Step 3: Test the Pipeline

Create a test PR:

git checkout -b test/codex-review
echo "# Test" >> README.md
git add README.md
git commit -m "test: Trigger Codex review pipeline"
git push -u origin test/codex-review

# Create PR via gh or tea CLI
gh pr create --title "Test: Codex Review Pipeline" --body "Testing automated reviews"

What Gets Reviewed

Code Quality Review

  • Correctness — Logic errors, edge cases, error handling
  • Code Quality — Complexity, duplication, naming conventions
  • Testing — Coverage, test quality, flaky tests
  • Performance — N+1 queries, blocking operations
  • Dependencies — Deprecated packages
  • Documentation — Complex logic comments, API docs

Severity levels: blocker, should-fix, suggestion

Security Review

  • OWASP Top 10 — Injection, XSS, CSRF, auth bypass, etc.
  • Secrets Detection — Hardcoded credentials, API keys
  • Input Validation — Missing validation at boundaries
  • Auth/Authz — Missing checks, privilege escalation
  • Data Exposure — Sensitive data in logs
  • Supply Chain — Vulnerable dependencies

Severity levels: critical, high, medium, low Includes: CWE IDs, OWASP categories, remediation steps

Pipeline Behavior

  • Triggers: Every pull request
  • Runs: Code review + Security review (in parallel)
  • Duration: ~15-60 seconds per review (depends on diff size)
  • Fails if:
    • Code review finds blockers
    • Security review finds critical or high severity issues
  • Output: Structured JSON in CI logs + markdown summary

Integration with Existing CI

The Codex review pipeline runs independently from the main .woodpecker.yml:

Main pipeline (.woodpecker.yml)

  • Type checking (TypeScript)
  • Linting (ESLint)
  • Unit tests (Vitest)
  • Integration tests (Playwright)
  • Docker builds

Codex pipeline (.woodpecker/codex-review.yml)
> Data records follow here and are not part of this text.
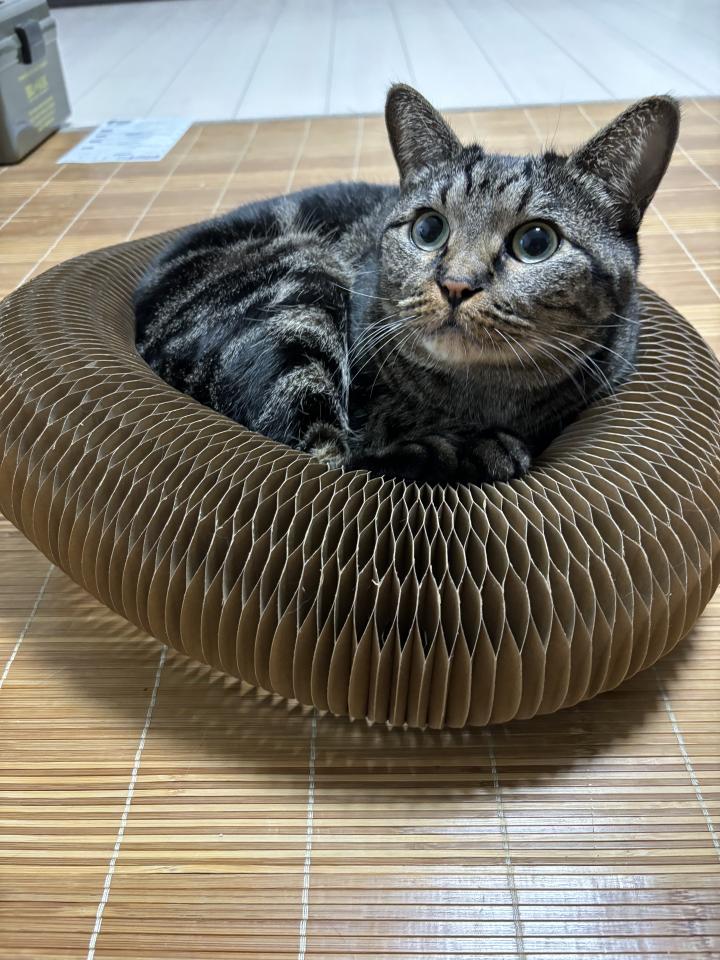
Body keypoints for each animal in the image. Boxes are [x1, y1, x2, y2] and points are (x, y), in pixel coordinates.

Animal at [134, 85, 679, 485]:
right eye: (429, 229)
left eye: (536, 241)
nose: (456, 284)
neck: (479, 398)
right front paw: (479, 447)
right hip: (301, 286)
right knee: (327, 461)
  • AI-powered code quality review
  • AI-powered security review

Both run in parallel on PRs. A PR must pass BOTH to be mergeable.

Troubleshooting

"codex: command not found" locally

npm i -g @openai/codex

"codex: command not found" in CI

Check the node image version in .woodpecker/codex-review.yml (currently node:22-slim).
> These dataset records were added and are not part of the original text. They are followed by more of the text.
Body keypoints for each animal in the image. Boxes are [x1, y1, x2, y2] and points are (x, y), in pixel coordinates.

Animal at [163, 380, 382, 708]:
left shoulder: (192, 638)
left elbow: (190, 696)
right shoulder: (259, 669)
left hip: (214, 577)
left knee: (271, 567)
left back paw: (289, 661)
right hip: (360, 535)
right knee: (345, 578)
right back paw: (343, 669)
Pipeline passes but should fail

Check the failure thresholds in .woodpecker/codex-review.yml:

  • Code review: BLOCKERS=$(jq '.stats.blockers // 0')
  • Security review: CRITICAL=$(jq '.stats.critical // 0') HIGH=$(jq '.stats.high // 0')

Review takes too long

Large diffs (500+ lines) may take 2-3 minutes. Consider:

  • Breaking up large PRs into smaller changes
  • Using --base locally to preview review before pushing

Documentation

Next Steps

  1. Pipeline files created
  2. Commit pipeline to repository
  3. Add codex_api_key secret to Woodpecker
  4. Test with a small PR
  5. Monitor findings and adjust thresholds if needed

This setup reuses the global Codex review infrastructure from ~/.claude/scripts/codex/, which is available across all repositories.